YOUR TASK: Each record should be retyped word for word.

··········

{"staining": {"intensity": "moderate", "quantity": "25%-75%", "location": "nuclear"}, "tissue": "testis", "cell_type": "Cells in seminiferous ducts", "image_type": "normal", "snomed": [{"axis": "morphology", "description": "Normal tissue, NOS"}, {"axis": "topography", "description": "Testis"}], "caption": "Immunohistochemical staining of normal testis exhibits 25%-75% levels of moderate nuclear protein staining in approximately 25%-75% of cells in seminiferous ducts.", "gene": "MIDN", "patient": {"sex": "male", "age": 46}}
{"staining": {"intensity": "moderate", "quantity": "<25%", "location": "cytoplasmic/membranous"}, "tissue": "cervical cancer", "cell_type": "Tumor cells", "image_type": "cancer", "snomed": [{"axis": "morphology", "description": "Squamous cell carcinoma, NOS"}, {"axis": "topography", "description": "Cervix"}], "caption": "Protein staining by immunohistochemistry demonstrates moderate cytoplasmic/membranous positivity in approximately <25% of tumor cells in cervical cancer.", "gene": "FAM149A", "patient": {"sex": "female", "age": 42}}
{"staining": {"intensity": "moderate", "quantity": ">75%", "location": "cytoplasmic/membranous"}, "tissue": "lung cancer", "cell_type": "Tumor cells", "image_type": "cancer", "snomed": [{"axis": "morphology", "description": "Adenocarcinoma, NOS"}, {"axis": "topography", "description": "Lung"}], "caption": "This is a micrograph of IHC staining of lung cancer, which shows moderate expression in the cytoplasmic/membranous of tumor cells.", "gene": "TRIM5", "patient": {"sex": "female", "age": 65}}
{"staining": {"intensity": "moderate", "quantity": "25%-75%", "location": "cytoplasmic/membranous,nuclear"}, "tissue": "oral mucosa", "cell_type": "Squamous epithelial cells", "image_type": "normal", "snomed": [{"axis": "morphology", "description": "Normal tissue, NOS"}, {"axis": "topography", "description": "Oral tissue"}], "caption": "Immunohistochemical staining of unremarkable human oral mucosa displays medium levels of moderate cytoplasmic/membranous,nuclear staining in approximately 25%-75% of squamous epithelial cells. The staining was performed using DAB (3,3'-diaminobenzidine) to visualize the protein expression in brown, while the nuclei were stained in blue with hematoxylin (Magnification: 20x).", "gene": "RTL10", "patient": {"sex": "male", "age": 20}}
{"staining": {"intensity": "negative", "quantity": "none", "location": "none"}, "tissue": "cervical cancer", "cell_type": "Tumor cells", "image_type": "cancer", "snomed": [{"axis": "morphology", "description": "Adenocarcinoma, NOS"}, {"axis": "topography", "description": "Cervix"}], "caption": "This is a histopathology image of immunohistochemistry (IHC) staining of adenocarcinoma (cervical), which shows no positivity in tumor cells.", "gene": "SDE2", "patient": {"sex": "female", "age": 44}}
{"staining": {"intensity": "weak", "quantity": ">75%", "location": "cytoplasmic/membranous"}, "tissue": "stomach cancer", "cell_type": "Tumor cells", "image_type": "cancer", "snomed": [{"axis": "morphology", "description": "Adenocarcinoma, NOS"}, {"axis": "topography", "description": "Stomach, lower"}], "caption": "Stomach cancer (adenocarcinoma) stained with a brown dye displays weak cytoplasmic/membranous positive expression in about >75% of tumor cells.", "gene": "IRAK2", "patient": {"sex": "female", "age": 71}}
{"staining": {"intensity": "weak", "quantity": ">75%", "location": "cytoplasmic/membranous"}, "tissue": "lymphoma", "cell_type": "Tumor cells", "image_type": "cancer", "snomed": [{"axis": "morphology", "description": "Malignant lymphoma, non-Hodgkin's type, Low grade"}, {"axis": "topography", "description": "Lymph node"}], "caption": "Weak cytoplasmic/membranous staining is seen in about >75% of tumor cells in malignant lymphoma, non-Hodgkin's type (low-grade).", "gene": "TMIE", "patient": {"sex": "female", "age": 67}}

··········

RESPONSE TO THIS EXERCISE:
{"staining": {"intensity": "moderate", "quantity": "25%-75%", "location": "nuclear"}, "tissue": "testis", "cell_type": "Cells in seminiferous ducts", "image_type": "normal", "snomed": [{"axis": "morphology", "description": "Normal tissue, NOS"}, {"axis": "topography", "description": "Testis"}], "caption": "Immunohistochemical staining of normal testis exhibits 25%-75% levels of moderate nuclear protein staining in approximately 25%-75% of cells in seminiferous ducts.", "gene": "MIDN", "patient": {"sex": "male", "age": 46}}
{"staining": {"intensity": "moderate", "quantity": "<25%", "location": "cytoplasmic/membranous"}, "tissue": "cervical cancer", "cell_type": "Tumor cells", "image_type": "cancer", "snomed": [{"axis": "morphology", "description": "Squamous cell carcinoma, NOS"}, {"axis": "topography", "description": "Cervix"}], "caption": "Protein staining by immunohistochemistry demonstrates moderate cytoplasmic/membranous positivity in approximately <25% of tumor cells in cervical cancer.", "gene": "FAM149A", "patient": {"sex": "female", "age": 42}}
{"staining": {"intensity": "moderate", "quantity": ">75%", "location": "cytoplasmic/membranous"}, "tissue": "lung cancer", "cell_type": "Tumor cells", "image_type": "cancer", "snomed": [{"axis": "morphology", "description": "Adenocarcinoma, NOS"}, {"axis": "topography", "description": "Lung"}], "caption": "This is a micrograph of IHC staining of lung cancer, which shows moderate expression in the cytoplasmic/membranous of tumor cells.", "gene": "TRIM5", "patient": {"sex": "female", "age": 65}}
{"staining": {"intensity": "moderate", "quantity": "25%-75%", "location": "cytoplasmic/membranous,nuclear"}, "tissue": "oral mucosa", "cell_type": "Squamous epithelial cells", "image_type": "normal", "snomed": [{"axis": "morphology", "description": "Normal tissue, NOS"}, {"axis": "topography", "description": "Oral tissue"}], "caption": "Immunohistochemical staining of unremarkable human oral mucosa displays medium levels of moderate cytoplasmic/membranous,nuclear staining in approximately 25%-75% of squamous epithelial cells. The staining was performed using DAB (3,3'-diaminobenzidine) to visualize the protein expression in brown, while the nuclei were stained in blue with hematoxylin (Magnification: 20x).", "gene": "RTL10", "patient": {"sex": "male", "age": 20}}
{"staining": {"intensity": "negative", "quantity": "none", "location": "none"}, "tissue": "cervical cancer", "cell_type": "Tumor cells", "image_type": "cancer", "snomed": [{"axis": "morphology", "description": "Adenocarcinoma, NOS"}, {"axis": "topography", "description": "Cervix"}], "caption": "This is a histopathology image of immunohistochemistry (IHC) staining of adenocarcinoma (cervical), which shows no positivity in tumor cells.", "gene": "SDE2", "patient": {"sex": "female", "age": 44}}
{"staining": {"intensity": "weak", "quantity": ">75%", "location": "cytoplasmic/membranous"}, "tissue": "stomach cancer", "cell_type": "Tumor cells", "image_type": "cancer", "snomed": [{"axis": "morphology", "description": "Adenocarcinoma, NOS"}, {"axis": "topography", "description": "Stomach, lower"}], "caption": "Stomach cancer (adenocarcinoma) stained with a brown dye displays weak cytoplasmic/membranous positive expression in about >75% of tumor cells.", "gene": "IRAK2", "patient": {"sex": "female", "age": 71}}
{"staining": {"intensity": "weak", "quantity": ">75%", "location": "cytoplasmic/membranous"}, "tissue": "lymphoma", "cell_type": "Tumor cells", "image_type": "cancer", "snomed": [{"axis": "morphology", "description": "Malignant lymphoma, non-Hodgkin's type, Low grade"}, {"axis": "topography", "description": "Lymph node"}], "caption": "Weak cytoplasmic/membranous staining is seen in about >75% of tumor cells in malignant lymphoma, non-Hodgkin's type (low-grade).", "gene": "TMIE", "patient": {"sex": "female", "age": 67}}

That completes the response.